How The Membership Game Works
Membership is notoriously hard to get. The club has traditionally taken applications from a limited set of categories – such as government officers, defence officers, corporate nominees and “green card” applicants – with deposits that, over time, have climbed into multiple lakhs and are often locked in for decades. For an ordinary aspirant, the effective waiting period has stretched to 20–37 years, meaning many people sign up in their 20s hoping their children or even grandchildren might actually use the membership. The high upfront cheque plus annual subscriptions, coupled with stiff screening and limited intake every year, keep the ecosystem small, tightly networked and symbolically out of reach for most Delhi residents.
Who Owns And Who Runs Delhi Gymkhana
Legally, the club is a company limited by guarantee – Delhi Gymkhana Club Ltd – and not owned by any single family or corporate house. Control lies with its members, who elect a general committee to run day-to-day affairs, frame rules, and decide on admissions and discipline. The land itself, however, is government property: it was leased by the Centre’s Land and Development Office (L&DO) to the then Imperial Delhi Gymkhana for use as a social and sporting club. In recent years, after allegations of mismanagement, a government-nominated committee has been overseeing the club’s affairs under orders from the National Company Law Tribunal and upheld by the appellate tribunal, diluting the old guard’s hold over governance.
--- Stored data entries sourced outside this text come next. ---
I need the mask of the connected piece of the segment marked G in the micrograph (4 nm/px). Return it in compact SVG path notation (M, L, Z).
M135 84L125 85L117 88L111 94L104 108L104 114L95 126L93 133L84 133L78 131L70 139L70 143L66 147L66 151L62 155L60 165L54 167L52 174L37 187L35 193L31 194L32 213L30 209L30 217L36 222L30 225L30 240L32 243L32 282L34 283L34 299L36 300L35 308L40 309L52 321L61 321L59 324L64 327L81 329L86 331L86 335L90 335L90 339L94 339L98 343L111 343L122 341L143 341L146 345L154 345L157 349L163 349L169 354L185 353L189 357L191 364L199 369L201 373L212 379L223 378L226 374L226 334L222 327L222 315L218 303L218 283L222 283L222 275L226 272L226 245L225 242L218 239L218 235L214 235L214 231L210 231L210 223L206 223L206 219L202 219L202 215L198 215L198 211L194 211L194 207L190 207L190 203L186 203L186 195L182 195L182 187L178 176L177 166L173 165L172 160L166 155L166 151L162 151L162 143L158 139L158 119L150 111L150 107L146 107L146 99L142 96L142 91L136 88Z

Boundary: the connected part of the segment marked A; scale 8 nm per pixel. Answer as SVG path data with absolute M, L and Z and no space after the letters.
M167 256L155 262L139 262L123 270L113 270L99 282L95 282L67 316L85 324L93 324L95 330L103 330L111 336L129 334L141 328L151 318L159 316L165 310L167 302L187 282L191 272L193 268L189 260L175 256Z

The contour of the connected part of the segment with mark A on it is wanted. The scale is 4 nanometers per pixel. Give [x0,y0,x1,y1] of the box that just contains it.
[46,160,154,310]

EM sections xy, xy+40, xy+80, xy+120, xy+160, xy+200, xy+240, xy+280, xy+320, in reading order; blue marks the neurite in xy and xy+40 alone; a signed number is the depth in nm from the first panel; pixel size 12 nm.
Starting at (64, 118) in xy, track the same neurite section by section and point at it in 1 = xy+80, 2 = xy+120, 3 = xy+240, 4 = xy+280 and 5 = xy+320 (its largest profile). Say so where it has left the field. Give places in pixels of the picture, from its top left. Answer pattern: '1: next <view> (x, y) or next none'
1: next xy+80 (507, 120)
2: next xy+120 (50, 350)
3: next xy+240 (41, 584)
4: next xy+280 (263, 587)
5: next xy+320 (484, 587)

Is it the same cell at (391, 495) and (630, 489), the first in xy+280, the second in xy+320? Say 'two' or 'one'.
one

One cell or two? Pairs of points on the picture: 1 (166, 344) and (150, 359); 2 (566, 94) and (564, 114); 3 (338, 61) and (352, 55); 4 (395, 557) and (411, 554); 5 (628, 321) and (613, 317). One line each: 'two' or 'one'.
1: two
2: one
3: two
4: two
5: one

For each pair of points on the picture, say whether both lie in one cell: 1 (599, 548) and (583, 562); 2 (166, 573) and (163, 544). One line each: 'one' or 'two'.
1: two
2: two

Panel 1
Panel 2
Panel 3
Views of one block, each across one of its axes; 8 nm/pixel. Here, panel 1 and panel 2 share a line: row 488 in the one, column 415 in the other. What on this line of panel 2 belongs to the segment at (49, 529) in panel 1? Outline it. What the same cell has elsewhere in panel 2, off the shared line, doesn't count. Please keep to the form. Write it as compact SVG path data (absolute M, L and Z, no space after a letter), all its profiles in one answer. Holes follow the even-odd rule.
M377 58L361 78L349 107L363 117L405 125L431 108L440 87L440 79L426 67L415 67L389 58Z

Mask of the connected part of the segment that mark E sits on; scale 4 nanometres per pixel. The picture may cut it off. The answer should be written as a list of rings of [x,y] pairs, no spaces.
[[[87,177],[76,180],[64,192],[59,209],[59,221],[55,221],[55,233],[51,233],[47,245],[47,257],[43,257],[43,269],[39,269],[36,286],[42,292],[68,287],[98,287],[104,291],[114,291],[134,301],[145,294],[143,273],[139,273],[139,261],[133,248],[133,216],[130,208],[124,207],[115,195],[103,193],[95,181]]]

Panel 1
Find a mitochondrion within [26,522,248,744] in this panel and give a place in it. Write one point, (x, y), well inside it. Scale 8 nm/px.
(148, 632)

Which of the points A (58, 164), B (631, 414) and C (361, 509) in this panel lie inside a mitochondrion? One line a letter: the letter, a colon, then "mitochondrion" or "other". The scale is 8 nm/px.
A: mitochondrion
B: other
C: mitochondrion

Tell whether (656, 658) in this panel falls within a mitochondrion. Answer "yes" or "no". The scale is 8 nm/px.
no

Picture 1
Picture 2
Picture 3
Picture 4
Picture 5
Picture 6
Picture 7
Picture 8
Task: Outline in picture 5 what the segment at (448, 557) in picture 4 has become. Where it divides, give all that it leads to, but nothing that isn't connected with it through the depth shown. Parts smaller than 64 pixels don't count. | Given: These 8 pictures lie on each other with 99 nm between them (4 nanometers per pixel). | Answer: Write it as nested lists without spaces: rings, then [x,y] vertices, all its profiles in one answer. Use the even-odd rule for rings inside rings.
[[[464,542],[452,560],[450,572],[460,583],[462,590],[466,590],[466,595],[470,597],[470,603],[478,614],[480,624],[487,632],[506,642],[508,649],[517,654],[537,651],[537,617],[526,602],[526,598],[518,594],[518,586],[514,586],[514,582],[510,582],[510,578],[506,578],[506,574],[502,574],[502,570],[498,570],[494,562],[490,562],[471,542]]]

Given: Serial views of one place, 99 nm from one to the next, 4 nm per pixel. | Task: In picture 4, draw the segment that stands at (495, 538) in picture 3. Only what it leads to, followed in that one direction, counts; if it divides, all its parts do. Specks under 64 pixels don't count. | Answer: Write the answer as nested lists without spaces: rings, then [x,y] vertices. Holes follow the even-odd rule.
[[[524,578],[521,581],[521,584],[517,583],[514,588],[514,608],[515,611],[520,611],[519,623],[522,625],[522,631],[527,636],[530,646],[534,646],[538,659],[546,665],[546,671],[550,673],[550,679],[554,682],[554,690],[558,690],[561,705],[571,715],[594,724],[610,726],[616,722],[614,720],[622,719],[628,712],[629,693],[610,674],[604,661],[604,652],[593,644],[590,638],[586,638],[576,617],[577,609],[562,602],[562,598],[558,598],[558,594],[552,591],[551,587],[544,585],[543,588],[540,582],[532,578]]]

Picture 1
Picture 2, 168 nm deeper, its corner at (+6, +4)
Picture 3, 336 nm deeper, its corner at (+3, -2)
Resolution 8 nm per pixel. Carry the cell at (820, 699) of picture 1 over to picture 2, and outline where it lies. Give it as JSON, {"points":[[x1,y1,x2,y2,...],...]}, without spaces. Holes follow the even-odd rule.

Why The 113-Year Story Just Turned Dramatic
In May 2026, the Union government issued an eviction and re-entry order asking Delhi Gymkhana to hand back its 27.3-acre campus by June 5, arguing the land is “critically required” for defence infrastructure, governance facilities and public-security projects in a strategic zone. The directive invokes a clause in the original lease that allows the government to resume the land for public purpose, and states that once re-entered, all buildings and grounds will vest absolutely with the President of India through the L&DO. For members, this throws long-held assumptions into question: a hard-won, six–seven-figure membership may now buy prestige without guaranteed permanence of place.